REQUIRED TASK = Pull out every line below that contains the string "disambiguationData", treating uppercase and lowercase as different.

THE INPUT =

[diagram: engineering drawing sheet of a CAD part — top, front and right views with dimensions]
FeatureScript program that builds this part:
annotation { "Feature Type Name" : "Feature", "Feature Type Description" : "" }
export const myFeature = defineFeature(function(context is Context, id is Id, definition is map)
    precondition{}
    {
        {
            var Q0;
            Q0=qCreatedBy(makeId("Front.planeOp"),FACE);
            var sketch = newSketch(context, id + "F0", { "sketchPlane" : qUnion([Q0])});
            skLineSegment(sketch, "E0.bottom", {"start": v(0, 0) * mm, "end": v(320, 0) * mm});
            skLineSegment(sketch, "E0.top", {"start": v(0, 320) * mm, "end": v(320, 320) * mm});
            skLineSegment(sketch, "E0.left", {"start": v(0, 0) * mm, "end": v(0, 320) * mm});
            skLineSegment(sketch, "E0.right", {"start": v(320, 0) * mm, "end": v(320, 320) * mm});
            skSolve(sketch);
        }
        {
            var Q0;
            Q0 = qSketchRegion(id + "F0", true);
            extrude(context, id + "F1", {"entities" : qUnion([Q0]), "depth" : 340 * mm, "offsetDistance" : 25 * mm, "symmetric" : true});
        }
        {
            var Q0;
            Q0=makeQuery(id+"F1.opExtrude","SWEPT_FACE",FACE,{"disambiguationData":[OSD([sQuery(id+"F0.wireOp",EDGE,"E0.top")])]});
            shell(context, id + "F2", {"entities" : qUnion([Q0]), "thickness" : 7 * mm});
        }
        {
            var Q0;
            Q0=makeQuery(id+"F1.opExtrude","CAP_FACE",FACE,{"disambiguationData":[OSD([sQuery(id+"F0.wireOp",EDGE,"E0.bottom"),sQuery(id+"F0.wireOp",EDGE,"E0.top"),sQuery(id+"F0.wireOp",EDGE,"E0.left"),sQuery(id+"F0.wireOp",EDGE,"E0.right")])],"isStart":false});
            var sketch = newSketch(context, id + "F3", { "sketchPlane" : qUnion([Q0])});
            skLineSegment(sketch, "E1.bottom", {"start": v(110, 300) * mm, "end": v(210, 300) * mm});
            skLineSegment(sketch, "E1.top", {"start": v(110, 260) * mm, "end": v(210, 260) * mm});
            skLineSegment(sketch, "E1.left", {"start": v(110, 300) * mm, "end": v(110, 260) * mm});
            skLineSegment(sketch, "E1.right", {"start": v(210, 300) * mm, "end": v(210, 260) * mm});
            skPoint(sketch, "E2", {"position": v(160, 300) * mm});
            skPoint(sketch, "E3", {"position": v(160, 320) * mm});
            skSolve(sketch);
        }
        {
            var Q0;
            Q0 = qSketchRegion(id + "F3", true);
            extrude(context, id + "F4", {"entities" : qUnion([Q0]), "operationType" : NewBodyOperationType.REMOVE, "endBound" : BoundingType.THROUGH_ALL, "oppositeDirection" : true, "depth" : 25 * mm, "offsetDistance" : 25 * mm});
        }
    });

SOLVED EXERCISE =
            Q0=makeQuery(id+"F1.opExtrude","SWEPT_FACE",FACE,{"disambiguationData":[OSD([sQuery(id+"F0.wireOp",EDGE,"E0.top")])]});
            Q0=makeQuery(id+"F1.opExtrude","CAP_FACE",FACE,{"disambiguationData":[OSD([sQuery(id+"F0.wireOp",EDGE,"E0.bottom"),sQuery(id+"F0.wireOp",EDGE,"E0.top"),sQuery(id+"F0.wireOp",EDGE,"E0.left"),sQuery(id+"F0.wireOp",EDGE,"E0.right")])],"isStart":false});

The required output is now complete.